Text provided:
[start]

Wednesday, September 28, 2011

Dear People of Christ Church,

This week, I'm looking forward to our special Sunday kick off for our capital campaign. I'm not going to spill all the beans here, so I encourage you to come and learn more. This Sunday, Mike will talk a little about his experience of the campaign's beginning days, and we'll share news of how much we've raised so far. At coffee hour, we'll have some slides projected in Upper Fales that presents some of the hopes for the campaign for people to look at as we share our coffee. (it'll be more in the background than a formal presentaion; most of the information will be conveyed one on one as people talk with each other) Campaign co-chairs Cathy Hughes and Mike Balulescu and I will be glad to answer questions about what is to come. We are so excited about the good work that is happening. It is a profound honor to witness the generosity, grace, and love that people have for this parish.

In other news, lots of other events are coming up as well; the fall is always a busy time. Driving by, you may have noticed we've put up our "Climate Change is a Moral Issue" banner, as we do every fall in cooperation with other Waltham congregations. This Saturday, Christ Church will host the Waltham Event for the international (yes-international!) Moving Planet Day to move beyond fossil fuels. There are rallies all over the world, encouraging people to travel by foot, bike, or public transportation to raise their voices for solutions to the climate crisis. Our neighbors in Lexington, Arlington, Somerville, and Medford will all host similar events to plan to caravan together to the New England-wide event in Boston on the waterfront at Columbus park (near the Aquarium T). Worldwide, more than 160 countries will have events. In Boston, Steve Curwood from the NPR show Living on Earth will emcee the event, and Episcopal Priest Margaret Bullitt-Jonas will be part of the opening, along with other speakers and action.

[end]

Data block:

[start]

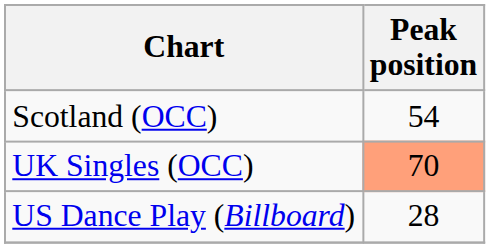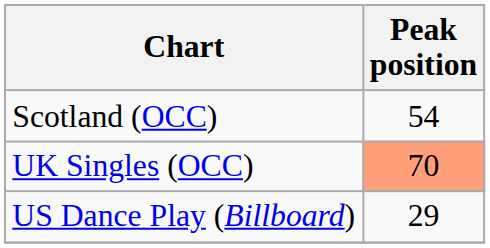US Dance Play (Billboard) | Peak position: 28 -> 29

[end]

Given instruction: Copy out the whole letter to the people of Christ Church word for word, with nothing added or left out.

Response:
Wednesday, September 28, 2011

Dear People of Christ Church,

This week, I'm looking forward to our special Sunday kick off for our capital campaign. I'm not going to spill all the beans here, so I encourage you to come and learn more. This Sunday, Mike will talk a little about his experience of the campaign's beginning days, and we'll share news of how much we've raised so far. At coffee hour, we'll have some slides projected in Upper Fales that presents some of the hopes for the campaign for people to look at as we share our coffee. (it'll be more in the background than a formal presentaion; most of the information will be conveyed one on one as people talk with each other) Campaign co-chairs Cathy Hughes and Mike Balulescu and I will be glad to answer questions about what is to come. We are so excited about the good work that is happening. It is a profound honor to witness the generosity, grace, and love that people have for this parish.

In other news, lots of other events are coming up as well; the fall is always a busy time. Driving by, you may have noticed we've put up our "Climate Change is a Moral Issue" banner, as we do every fall in cooperation with other Waltham congregations. This Saturday, Christ Church will host the Waltham Event for the international (yes-international!) Moving Planet Day to move beyond fossil fuels. There are rallies all over the world, encouraging people to travel by foot, bike, or public transportation to raise their voices for solutions to the climate crisis. Our neighbors in Lexington, Arlington, Somerville, and Medford will all host similar events to plan to caravan together to the New England-wide event in Boston on the waterfront at Columbus park (near the Aquarium T). Worldwide, more than 160 countries will have events. In Boston, Steve Curwood from the NPR show Living on Earth will emcee the event, and Episcopal Priest Margaret Bullitt-Jonas will be part of the opening, along with other speakers and action.